Acknowledgment

The author and editors remember the substantial contributions of Robert W. Tolan to pediatric infectious diseases and to this chapter in previous editions. Colleagues continue to mourn his loss.

Babesiosis is an emerging tickborne zoonotic disease, clinically similar to malaria, that is caused by intraerythrocytic protozoa in the genus Babesia . Symptomatic infection is most frequently diagnosed and reported in asplenic adults, those >50 years, and immunocompromised hosts, , but neonates and infants also are infected in endemic areas after a tick bite, blood product transfusion, or vertical transmission. Over 100 species of Babesia have been identified in animals, but only a few species are implicated in human babesiosis. , B. microti (which accounts for most cases) is most common in the northeastern and upper midwestern US, B. duncani in the western US, and B. divergens in Europe. Fever, malaise, and hemolytic anemia typify clinical disease, which tends to be milder in B. microti infection and more severe in B. divergens infection. Clinical diagnosis is confirmed by identification of the parasite in a blood smear or detection of Babesia DNA in serum by polymerase chain reaction (PCR). Atovaquone and azithromycin are considered the treatment of choice. Avoidance of exposure to the tick vector is the best measure to prevent babesiosis.
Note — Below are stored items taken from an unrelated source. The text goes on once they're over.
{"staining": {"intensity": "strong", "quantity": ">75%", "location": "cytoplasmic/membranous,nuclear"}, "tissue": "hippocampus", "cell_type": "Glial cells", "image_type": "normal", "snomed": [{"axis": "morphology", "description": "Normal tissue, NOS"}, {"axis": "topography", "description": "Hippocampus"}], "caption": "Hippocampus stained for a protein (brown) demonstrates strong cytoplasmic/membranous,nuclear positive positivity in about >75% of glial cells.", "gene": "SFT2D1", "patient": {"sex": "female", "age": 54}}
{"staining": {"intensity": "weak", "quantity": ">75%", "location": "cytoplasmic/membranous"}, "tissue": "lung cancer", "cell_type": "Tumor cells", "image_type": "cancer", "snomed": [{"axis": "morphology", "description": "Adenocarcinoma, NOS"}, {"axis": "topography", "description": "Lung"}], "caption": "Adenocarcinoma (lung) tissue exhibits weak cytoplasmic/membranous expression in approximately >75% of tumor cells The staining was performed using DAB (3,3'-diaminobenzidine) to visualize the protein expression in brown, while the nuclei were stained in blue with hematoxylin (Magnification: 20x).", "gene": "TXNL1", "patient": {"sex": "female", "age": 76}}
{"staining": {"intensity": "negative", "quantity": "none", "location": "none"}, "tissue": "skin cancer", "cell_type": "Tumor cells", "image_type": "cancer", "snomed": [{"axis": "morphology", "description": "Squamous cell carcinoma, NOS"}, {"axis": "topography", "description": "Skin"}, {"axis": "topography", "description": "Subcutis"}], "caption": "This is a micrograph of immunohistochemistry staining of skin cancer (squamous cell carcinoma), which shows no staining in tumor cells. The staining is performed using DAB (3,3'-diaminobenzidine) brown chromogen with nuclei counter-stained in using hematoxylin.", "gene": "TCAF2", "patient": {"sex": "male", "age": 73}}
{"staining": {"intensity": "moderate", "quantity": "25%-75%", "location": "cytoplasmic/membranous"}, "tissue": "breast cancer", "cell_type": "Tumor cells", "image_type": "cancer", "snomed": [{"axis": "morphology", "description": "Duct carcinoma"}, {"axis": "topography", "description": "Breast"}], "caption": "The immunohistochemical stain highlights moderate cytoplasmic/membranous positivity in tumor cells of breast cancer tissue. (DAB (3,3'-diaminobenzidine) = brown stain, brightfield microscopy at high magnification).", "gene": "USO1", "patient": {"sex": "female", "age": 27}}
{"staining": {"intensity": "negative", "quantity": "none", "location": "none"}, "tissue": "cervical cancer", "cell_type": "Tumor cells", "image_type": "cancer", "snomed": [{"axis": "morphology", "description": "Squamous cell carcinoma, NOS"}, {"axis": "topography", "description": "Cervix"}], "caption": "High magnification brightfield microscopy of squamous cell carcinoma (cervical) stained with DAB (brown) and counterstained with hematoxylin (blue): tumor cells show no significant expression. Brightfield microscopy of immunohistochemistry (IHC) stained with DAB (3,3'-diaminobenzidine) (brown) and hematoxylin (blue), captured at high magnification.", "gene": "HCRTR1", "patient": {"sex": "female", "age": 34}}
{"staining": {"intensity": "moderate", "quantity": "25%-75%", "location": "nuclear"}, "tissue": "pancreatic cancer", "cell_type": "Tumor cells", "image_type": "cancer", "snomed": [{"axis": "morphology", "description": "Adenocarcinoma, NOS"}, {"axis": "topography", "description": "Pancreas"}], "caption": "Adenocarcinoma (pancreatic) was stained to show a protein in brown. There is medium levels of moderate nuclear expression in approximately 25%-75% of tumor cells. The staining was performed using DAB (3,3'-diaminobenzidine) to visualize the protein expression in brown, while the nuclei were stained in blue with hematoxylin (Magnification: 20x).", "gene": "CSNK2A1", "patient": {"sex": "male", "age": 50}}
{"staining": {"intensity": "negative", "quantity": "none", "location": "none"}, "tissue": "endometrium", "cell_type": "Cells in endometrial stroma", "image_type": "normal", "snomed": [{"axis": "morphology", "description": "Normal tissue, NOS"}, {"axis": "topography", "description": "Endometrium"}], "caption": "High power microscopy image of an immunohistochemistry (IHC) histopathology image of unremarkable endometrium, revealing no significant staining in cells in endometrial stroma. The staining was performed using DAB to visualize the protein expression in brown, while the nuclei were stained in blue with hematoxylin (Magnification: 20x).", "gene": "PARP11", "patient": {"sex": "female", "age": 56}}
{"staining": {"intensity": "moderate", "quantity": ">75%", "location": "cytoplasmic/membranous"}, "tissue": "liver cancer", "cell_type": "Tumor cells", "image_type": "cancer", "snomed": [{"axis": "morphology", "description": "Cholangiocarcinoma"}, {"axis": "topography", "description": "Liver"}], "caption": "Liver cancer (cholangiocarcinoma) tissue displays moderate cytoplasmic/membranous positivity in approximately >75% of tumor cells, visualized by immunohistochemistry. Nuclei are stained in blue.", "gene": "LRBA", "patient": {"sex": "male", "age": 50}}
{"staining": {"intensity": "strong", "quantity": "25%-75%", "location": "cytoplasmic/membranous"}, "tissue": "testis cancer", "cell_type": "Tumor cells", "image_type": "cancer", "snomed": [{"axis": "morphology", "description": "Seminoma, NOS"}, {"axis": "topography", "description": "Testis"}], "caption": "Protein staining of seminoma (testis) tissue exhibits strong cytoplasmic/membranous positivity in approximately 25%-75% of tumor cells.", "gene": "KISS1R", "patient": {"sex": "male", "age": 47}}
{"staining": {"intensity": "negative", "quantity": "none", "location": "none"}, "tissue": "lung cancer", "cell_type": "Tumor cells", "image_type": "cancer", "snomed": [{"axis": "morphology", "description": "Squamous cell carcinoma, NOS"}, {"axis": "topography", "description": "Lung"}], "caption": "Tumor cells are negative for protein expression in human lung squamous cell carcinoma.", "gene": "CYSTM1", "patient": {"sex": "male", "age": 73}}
Description of The Pathogen

Babesia spp. belong to the phylum Apicomplexa along with Cryptosporidium, Plasmodium, and Toxoplasma . Babesia organisms require both a tick vector and a vertebrate host to complete their complex life cycle. The parasites directly infect erythrocytes (without the pre-erythrocytic–hepatic stage that some plasmodia exhibit), where trophozoites divide by sporogony (budding) into two or four merozoites, depending on the species. , , Egress of the merozoites occurs with lysis of the erythrocyte, leading to invasion of other red blood cells and clinical symptoms. , A detailed description of the life cycle is available ( http://www.cdc.gov/parasites/babesiosis/biology.html ).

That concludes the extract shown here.